Search the records below for "camera" and copy every line it turns up in.

Provided data START

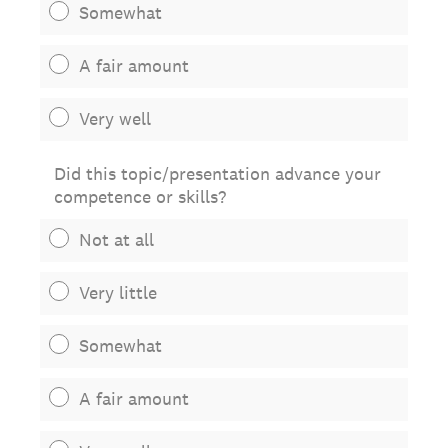
Somewhat
A fair amount
Very well
Did this topic/presentation advance your
competence or skills?
Not at all
Very little
Somewhat
A fair amount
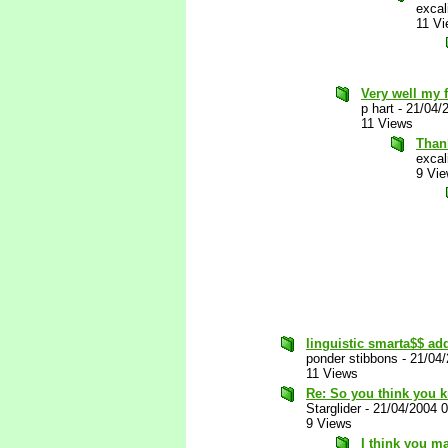
excal
11 V
Very well my f
p hart
-
21/04/
11 Views
Thank
excal
9 Vi
linguistic smarta$$ add
ponder stibbons
-
21/04
11 Views
Re: So you think you k
Starglider
-
21/04/2004 
9 Views
I think you ma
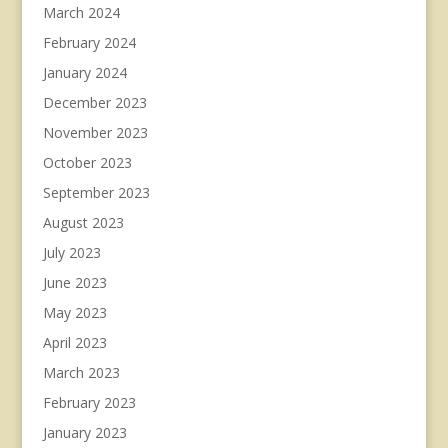
March 2024
February 2024
January 2024
December 2023
November 2023
October 2023
September 2023
August 2023
July 2023
June 2023
May 2023
April 2023
March 2023
February 2023
January 2023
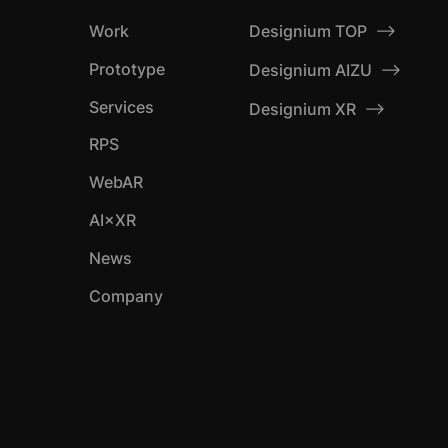
Designium TOP
Work
Prototype
Designium AIZU
Services
Designium XR
RPS
WebAR
AI×XR
News
Company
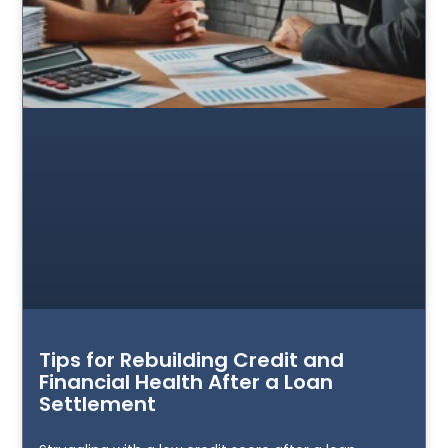
Tips for Rebuilding Credit and
Financial Health After a Loan
Settlement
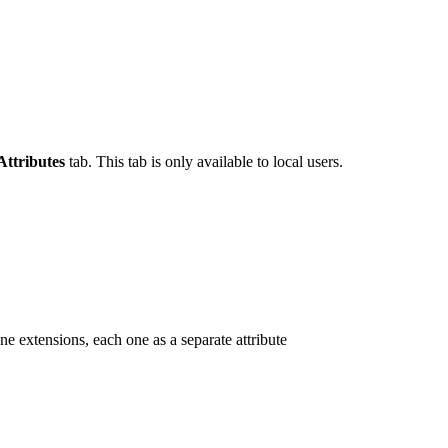
Attributes
tab. This tab is only available to local users.
one extensions, each one as a separate attribute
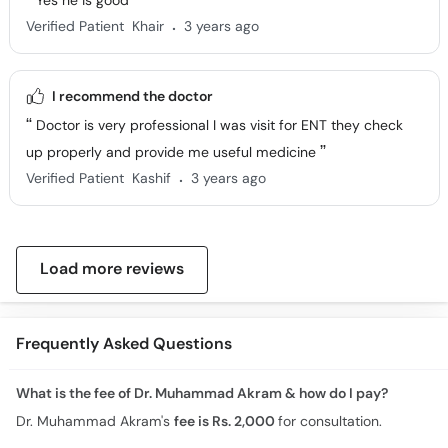
Yes he is good
.
Verified Patient
Khair
3 years ago
I recommend the doctor
Doctor is very professional I was visit for ENT they check
up properly and provide me useful medicine
.
Verified Patient
Kashif
3 years ago
Load more reviews
Frequently Asked Questions
What is the fee of Dr. Muhammad Akram & how do I pay?
Dr. Muhammad Akram's
fee is Rs. 2,000
for consultation.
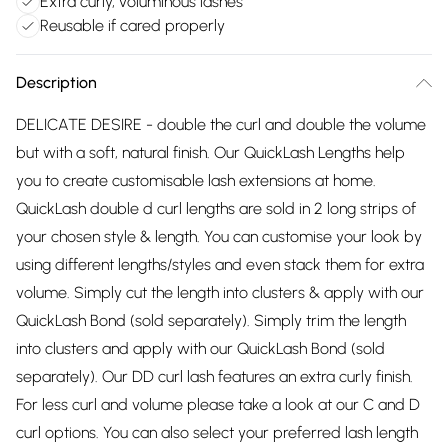
Extra curly, voluminous lashes
Reusable if cared properly
Description
DELICATE DESIRE - double the curl and double the volume
but with a soft, natural finish. Our QuickLash Lengths help
you to create customisable lash extensions at home.
QuickLash double d curl lengths are sold in 2 long strips of
your chosen style & length. You can customise your look by
using different lengths/styles and even stack them for extra
volume. Simply cut the length into clusters & apply with our
QuickLash Bond (sold separately). Simply trim the length
into clusters and apply with our QuickLash Bond (sold
separately). Our DD curl lash features an extra curly finish.
For less curl and volume please take a look at our C and D
curl options. You can also select your preferred lash length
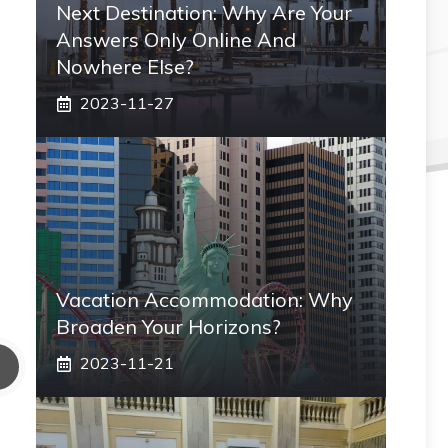
Next Destination: Why Are Your
Answers Only Online And
Nowhere Else?
2023-11-27
Vacation Accommodation: Why
Broaden Your Horizons?
2023-11-21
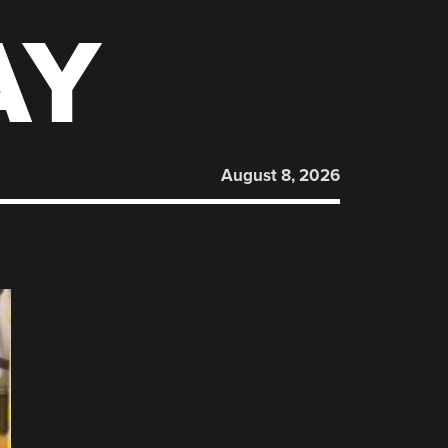
AY
August 8, 2026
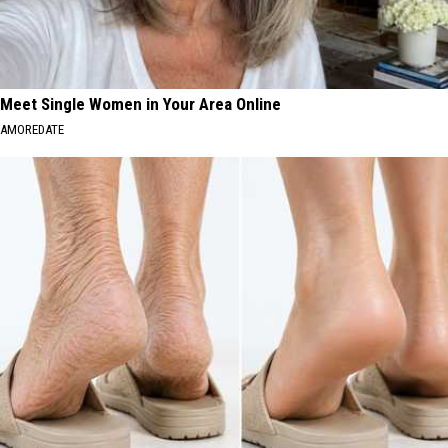
Meet Single Women in Your Area Online
AMOREDATE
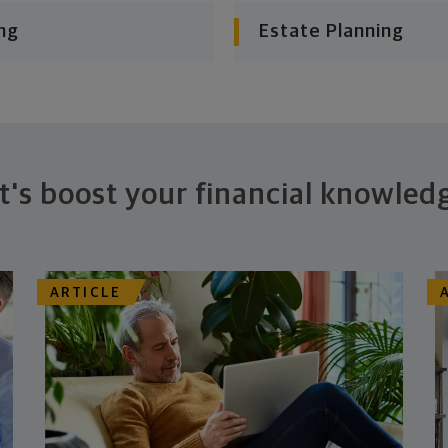
ng
Estate Planning
t's boost your financial knowled
ARTICLE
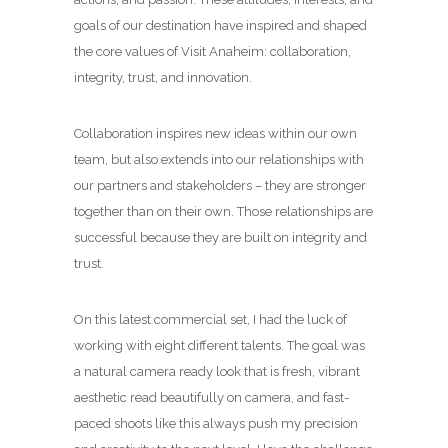
goals of our destination have inspired and shaped
the core values of Visit Anaheim: collaboration,
integrity, trust, and innovation.
Collaboration inspires new ideas within our own
team, but also extends into our relationships with
our partners and stakeholders – they are stronger
together than on their own. Those relationships are
successful because they are built on integrity and
trust.
On this latest commercial set, I had the luck of
working with eight different talents. The goal was
a natural camera ready look that is fresh, vibrant
aesthetic read beautifully on camera, and fast-
paced shoots like this always push my precision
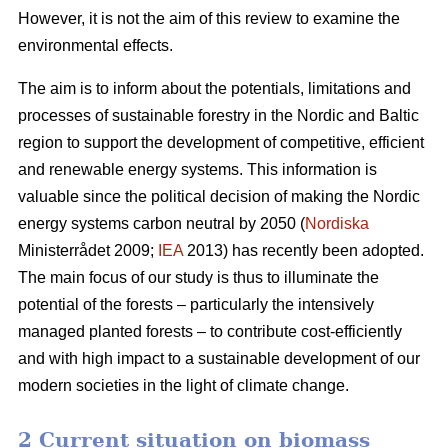
However, it is not the aim of this review to examine the
environmental effects.
The aim is to inform about the potentials, limitations and
processes of sustainable forestry in the Nordic and Baltic
region to support the development of competitive, efficient
and renewable energy systems. This information is
valuable since the political decision of making the Nordic
energy systems carbon neutral by 2050 (
Nordiska
Ministerrådet 2009;
IEA
2013) has recently been adopted.
The main focus of our study is thus to illuminate the
potential of the forests – particularly the intensively
managed planted forests – to contribute cost-efficiently
and with high impact to a sustainable development of our
modern societies in the light of climate change.
2 Current situation on biomass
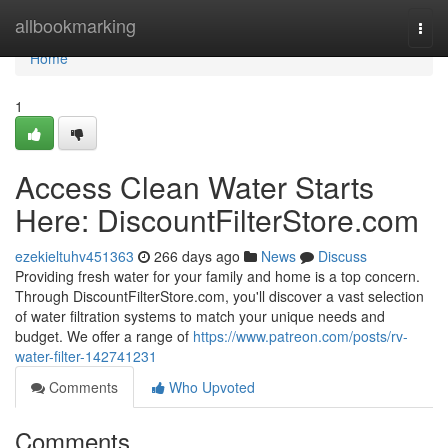
Home
allbookmarking
Togg
navi
Home
1
Access Clean Water Starts
Here: DiscountFilterStore.com
ezekieltuhv451363
266 days ago
News
Discuss
Providing fresh water for your family and home is a top concern.
Through DiscountFilterStore.com, you'll discover a vast selection
of water filtration systems to match your unique needs and
budget. We offer a range of
https://www.patreon.com/posts/rv-
water-filter-142741231
Comments
Who Upvoted
Comments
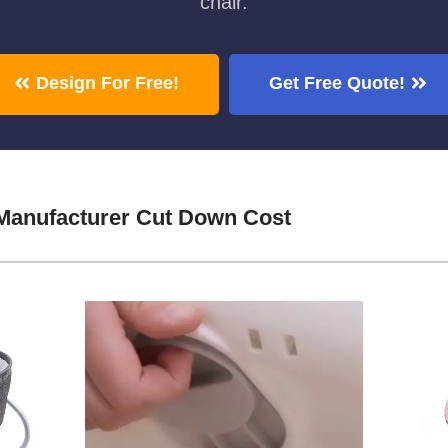
chair.
Design For Free!
Get Free Quote!
Manufacturer Cut Down Cost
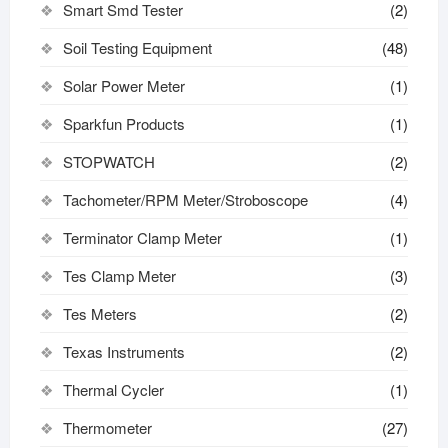
Smart Smd Tester
(2)
Soil Testing Equipment
(48)
Solar Power Meter
(1)
Sparkfun Products
(1)
STOPWATCH
(2)
Tachometer/RPM Meter/Stroboscope
(4)
Terminator Clamp Meter
(1)
Tes Clamp Meter
(3)
Tes Meters
(2)
Texas Instruments
(2)
Thermal Cycler
(1)
Thermometer
(27)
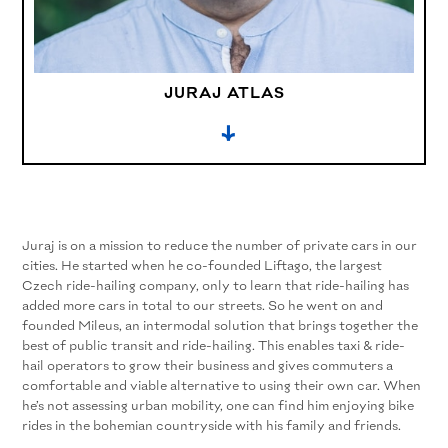
JURAJ ATLAS
→
Juraj is on a mission to reduce the number of private cars in our
cities. He started when he co-founded Liftago, the largest
Czech ride-hailing company, only to learn that ride-hailing has
added more cars in total to our streets. So he went on and
founded Mileus, an intermodal solution that brings together the
best of public transit and ride-hailing. This enables taxi & ride-
hail operators to grow their business and gives commuters a
comfortable and viable alternative to using their own car. When
he’s not assessing urban mobility, one can find him enjoying bike
rides in the bohemian countryside with his family and friends.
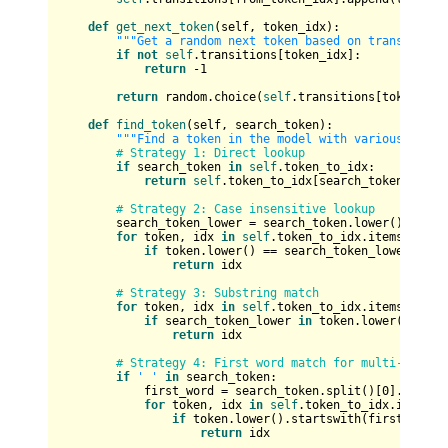
def
get_next_token
(
self, token_idx
):

"""Get a random next token based on transitions
if
not
self
.transitions[token_idx]:

return
 -
1
return
 random.choice(
self
.transitions[token_idx]
def
find_token
(
self, search_token
):

"""Find a token in the model with various searc
# Strategy 1: Direct lookup
if
 search_token 
in
self
.token_to_idx:

return
self
.token_to_idx[search_token]

# Strategy 2: Case insensitive lookup
        search_token_lower = search_token.lower()

for
 token, idx 
in
self
.token_to_idx.items():

if
 token.lower() == search_token_lower:

return
 idx

# Strategy 3: Substring match
for
 token, idx 
in
self
.token_to_idx.items():

if
 search_token_lower 
in
 token.lower():

return
 idx

# Strategy 4: First word match for multi-word t
if
' '
in
 search_token:

            first_word = search_token.split()[
0
].lower()
for
 token, idx 
in
self
.token_to_idx.items():
if
 token.lower().startswith(first_word):
return
 idx
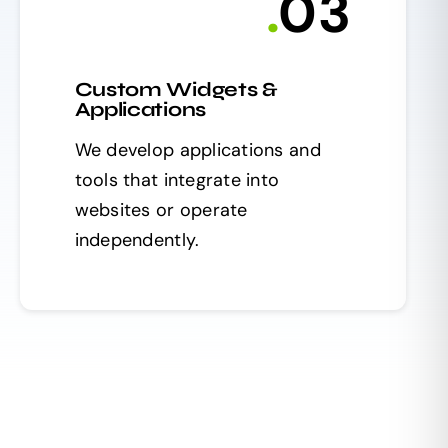
.
0
3
Custom Widgets &
Applications
We develop applications and
tools that integrate into
websites or operate
independently.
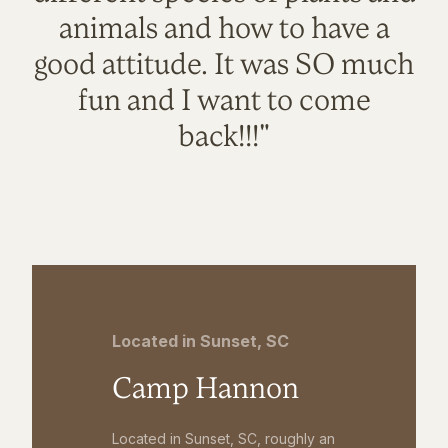
animals and how to have a
good attitude. It was SO much
fun and I want to come
back!!!"
Located in Sunset, SC
Camp Hannon
Located in Sunset, SC, roughly an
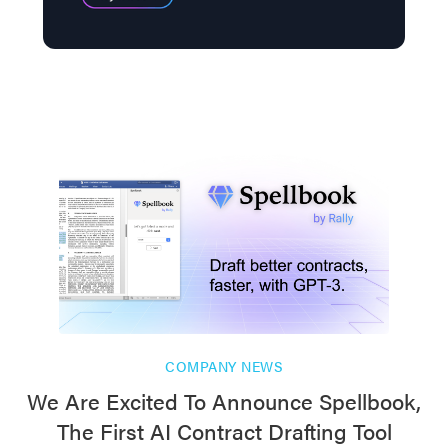
COMPANY NEWS
We Are Excited To Announce Spellbook,
The First AI Contract Drafting Tool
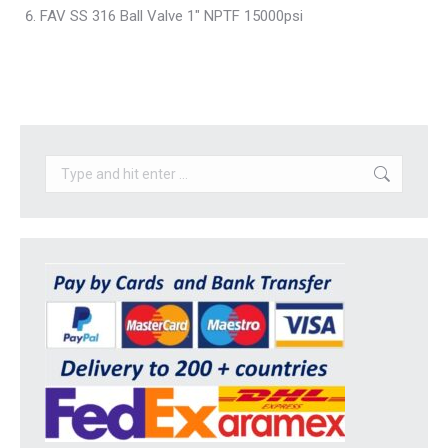
FAV SS 316 Ball Valve 1″ NPTF 15000psi
Search:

Provided data END

Result of this task:
a natural camera ready look that is fresh, vibrant
aesthetic read beautifully on camera, and fast-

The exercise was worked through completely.